[Opening Records shown section]
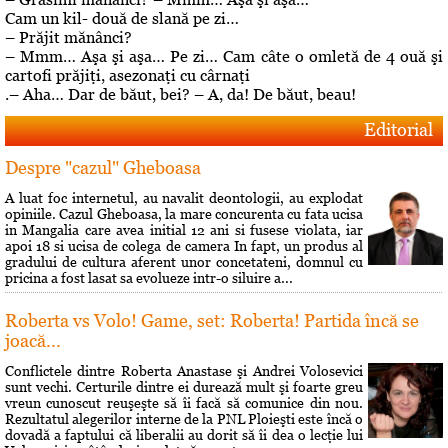
Cam un kil- două de slană pe zi…
– Prăjit mănânci?
– Mmm… Aşa şi aşa… Pe zi… Cam câte o omletă de 4 ouă şi
cartofi prăjiţi, asezonaţi cu cârnaţi
.– Aha… Dar de băut, bei? – A, da! De băut, beau!
Editorial
Despre "cazul" Gheboasa
A luat foc internetul, au navalit deontologii, au explodat
opiniile. Cazul Gheboasa, la mare concurenta cu fata ucisa
in Mangalia care avea initial 12 ani si fusese violata, iar
apoi 18 si ucisa de colega de camera In fapt, un produs al
gradului de cultura aferent unor concetateni, domnul cu
pricina a fost lasat sa evolueze intr-o siluire a...
Roberta vs Volo! Game, set: Roberta! Partida încă se
joacă...
Conflictele dintre Roberta Anastase şi Andrei Volosevici
sunt vechi. Certurile dintre ei durează mult şi foarte greu
vreun cunoscut reuşeşte să îi facă să comunice din nou.
Rezultatul alegerilor interne de la PNL Ploieşti este încă o
dovadă a faptului că liberalii au dorit să îi dea o lecţie lui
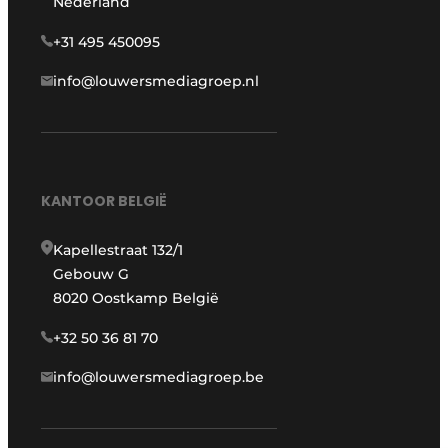
Nederland
+31 495 450095
info@louwersmediagroep.nl
KANTOOR BELGIË
Kapellestraat 132/1
Gebouw G
8020 Oostkamp België
+32 50 36 81 70
info@louwersmediagroep.be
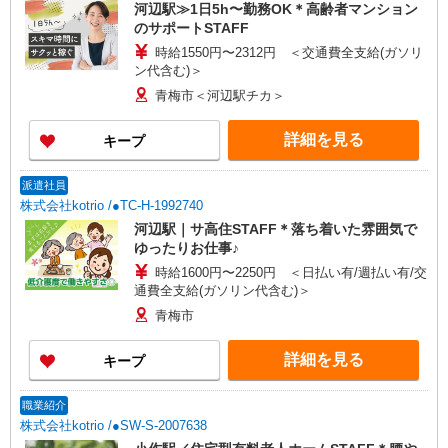
河辺駅≫1日5h〜勤務OK＊高齢者マンション
のサポートSTAFF
時給1550円〜2312円 ＜交通費全支給(ガソリ
ン代含む)＞
青梅市＜河辺駅チカ＞
詳細を見る
キープ
派遣社員
株式会社kotrio /●TC-H-1992740
河辺駅｜サ高住STAFF＊落ち着いた雰囲気で
ゆったりお仕事♪
時給1600円〜2250円 ＜日払い有/週払い有/交
通費全支給(ガソリン代含む)＞
青梅市
詳細を見る
キープ
職業紹介
株式会社kotrio /●SW-S-2007638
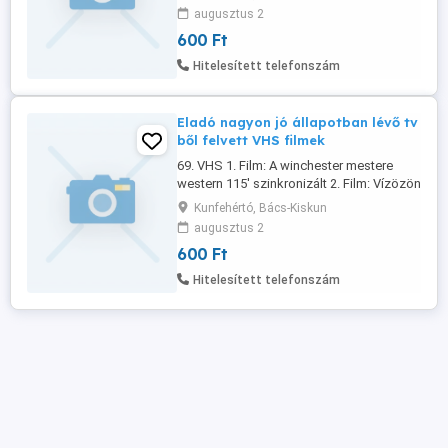
felvett DVD filmek 14 db táskákkal együtt
augusztus 2
amiben 100 db DVD lemez van Vannak
600 Ft
kartondobozban is rengeteg DVD filmek
tokkal együtt Vannak közöttük olyan
Hitelesített telefonszám
lemezek amelyiken 3-4 film van ...
Eladó nagyon jó állapotban lévő tv
ből felvett VHS filmek
69. VHS 1. Film: A winchester mestere
western 115' szinkronizált 2. Film: Vízözön
akció 89' szinkronizált 3.. Film: Drágán
Kunfehértó, Bács-Kiskun
add a halálod! 1 akció 92' szinkronizált 70.
augusztus 2
VHS 1. Film: Zsarujátszma akció 88'
600 Ft
szinkronizált 2. Film: Irány Colorado!
vígjáték 106' szinkronizált 71. VHS 1. Film:
Hitelesített telefonszám
Amerikai ninja ...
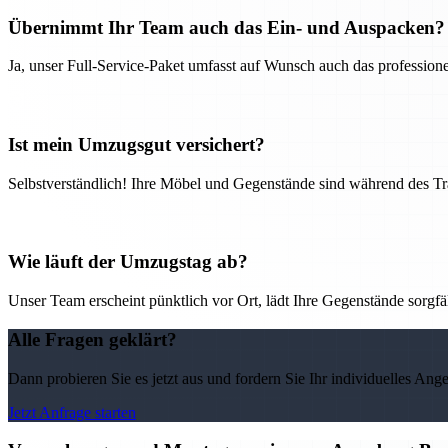
Übernimmt Ihr Team auch das Ein- und Auspacken?
Ja, unser Full-Service-Paket umfasst auf Wunsch auch das professio
Ist mein Umzugsgut versichert?
Selbstverständlich! Ihre Möbel und Gegenstände sind während des Tra
Wie läuft der Umzugstag ab?
Unser Team erscheint pünktlich vor Ort, lädt Ihre Gegenstände sorgfälti
Alle Fragen geklärt?
Dann probieren Sie es jetzt aus und fordern Sie Ihr individuelles Ang
Jetzt Anfrage starten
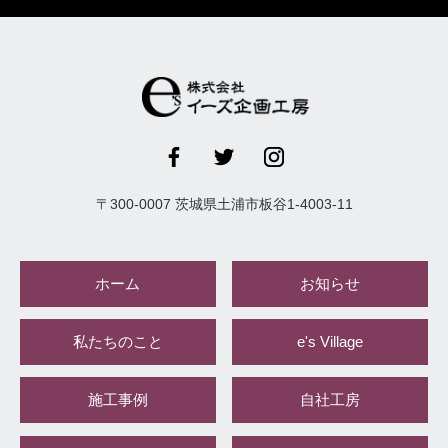
〒
300-0007
茨城県
土浦市
板谷1-4003-11
ホーム
お知らせ
私たちのこと
e's Village
施工事例
自社工房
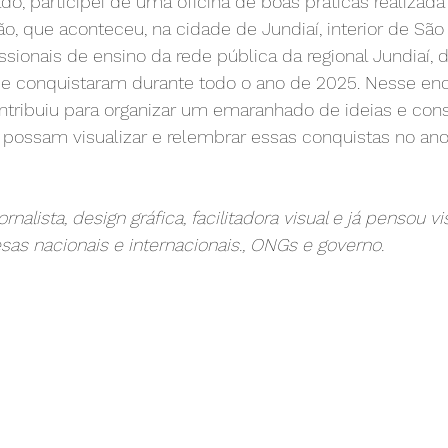
, participei de uma oficina de boas práticas realizada
o, que aconteceu, na cidade de Jundiaí, interior de São 
sionais de ensino da rede pública da regional Jundiaí, 
 e conquistaram durante todo o ano de 2025. Nesse enco
contribuiu para organizar um emaranhado de ideias e cons
 possam visualizar e relembrar essas conquistas no an
rnalista, design gráfica, facilitadora visual e já pensou 
as nacionais e internacionais., ONGs e governo.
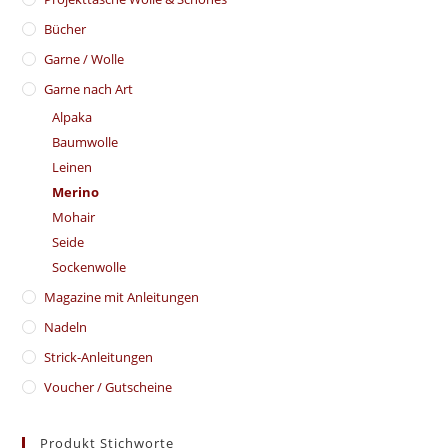
Bücher
Garne / Wolle
Garne nach Art
Alpaka
Baumwolle
Leinen
Merino
Mohair
Seide
Sockenwolle
Magazine mit Anleitungen
Nadeln
Strick-Anleitungen
Voucher / Gutscheine
Produkt Stichworte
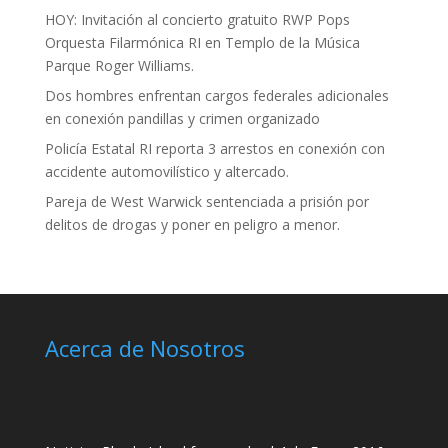
HOY: Invitación al concierto gratuito RWP Pops
Orquesta Filarmónica RI en Templo de la Música
Parque Roger Williams.
Dos hombres enfrentan cargos federales adicionales
en conexión pandillas y crimen organizado
Policía Estatal RI reporta 3 arrestos en conexión con
accidente automovilístico y altercado.
Pareja de West Warwick sentenciada a prisión por
delitos de drogas y poner en peligro a menor.
Acerca de Nosotros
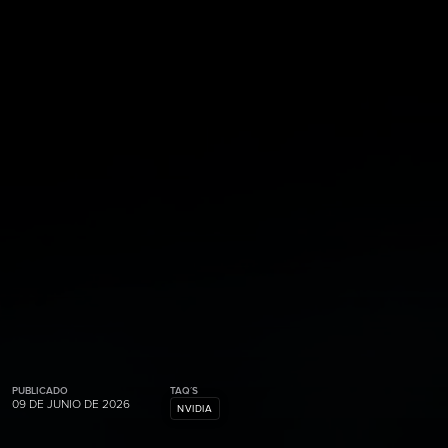
PUBLICADO
TAQ´S
09 DE JUNIO DE 2026
NVIDIA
[Closing Records shown section]
Using the records above, print exactly the run of lines that starts with the line with "Kapellestraat 132/1" and goes on through the line with "Parque Roger Williams.", pictures excluded.

Kapellestraat 132/1
Gebouw G
8020 Oostkamp België
+32 50 36 81 70
info@louwersmediagroep.be
河辺駅≫1日5h〜勤務OK＊高齢者マンション
のサポートSTAFF
時給1550円〜2312円 ＜交通費全支給(ガソリ
ン代含む)＞
青梅市＜河辺駅チカ＞
詳細を見る
キープ
派遣社員
株式会社kotrio /●TC-H-1992740
河辺駅｜サ高住STAFF＊落ち着いた雰囲気で
ゆったりお仕事♪
時給1600円〜2250円 ＜日払い有/週払い有/交
通費全支給(ガソリン代含む)＞
青梅市
詳細を見る
キープ
職業紹介
株式会社kotrio /●SW-S-2007638
felvett DVD filmek 14 db táskákkal együtt
augusztus 2
amiben 100 db DVD lemez van Vannak
600 Ft
kartondobozban is rengeteg DVD filmek
tokkal együtt Vannak közöttük olyan
Hitelesített telefonszám
lemezek amelyiken 3-4 film van ...
Eladó nagyon jó állapotban lévő tv
ből felvett VHS filmek
69. VHS 1. Film: A winchester mestere
western 115' szinkronizált 2. Film: Vízözön
akció 89' szinkronizált 3.. Film: Drágán
Kunfehértó, Bács-Kiskun
add a halálod! 1 akció 92' szinkronizált 70.
augusztus 2
VHS 1. Film: Zsarujátszma akció 88'
600 Ft
szinkronizált 2. Film: Irány Colorado!
vígjáték 106' szinkronizált 71. VHS 1. Film:
Hitelesített telefonszám
Amerikai ninja ...
Übernimmt Ihr Team auch das Ein- und Auspacken?
Ja, unser Full-Service-Paket umfasst auf Wunsch auch das professio
Ist mein Umzugsgut versichert?
Selbstverständlich! Ihre Möbel und Gegenstände sind während des Tra
Wie läuft der Umzugstag ab?
Unser Team erscheint pünktlich vor Ort, lädt Ihre Gegenstände sorgfälti
Alle Fragen geklärt?
Dann probieren Sie es jetzt aus und fordern Sie Ihr individuelles Ang
Jetzt Anfrage starten
〒
300-0007
茨城県
土浦市
板谷1-4003-11
ホーム
お知らせ
私たちのこと
e's Village
施工事例
自社工房
, participei de uma oficina de boas práticas realizada
o, que aconteceu, na cidade de Jundiaí, interior de São 
sionais de ensino da rede pública da regional Jundiaí, 
 e conquistaram durante todo o ano de 2025. Nesse enco
contribuiu para organizar um emaranhado de ideias e cons
 possam visualizar e relembrar essas conquistas no an
rnalista, design gráfica, facilitadora visual e já pensou 
as nacionais e internacionais., ONGs e governo.
Bücher
Garne / Wolle
Garne nach Art
Alpaka
Baumwolle
Leinen
Merino
Mohair
Seide
Sockenwolle
Magazine mit Anleitungen
Nadeln
Strick-Anleitungen
Voucher / Gutscheine
Produkt Stichworte
HOY: Invitación al concierto gratuito RWP Pops
Orquesta Filarmónica RI en Templo de la Música
Parque Roger Williams.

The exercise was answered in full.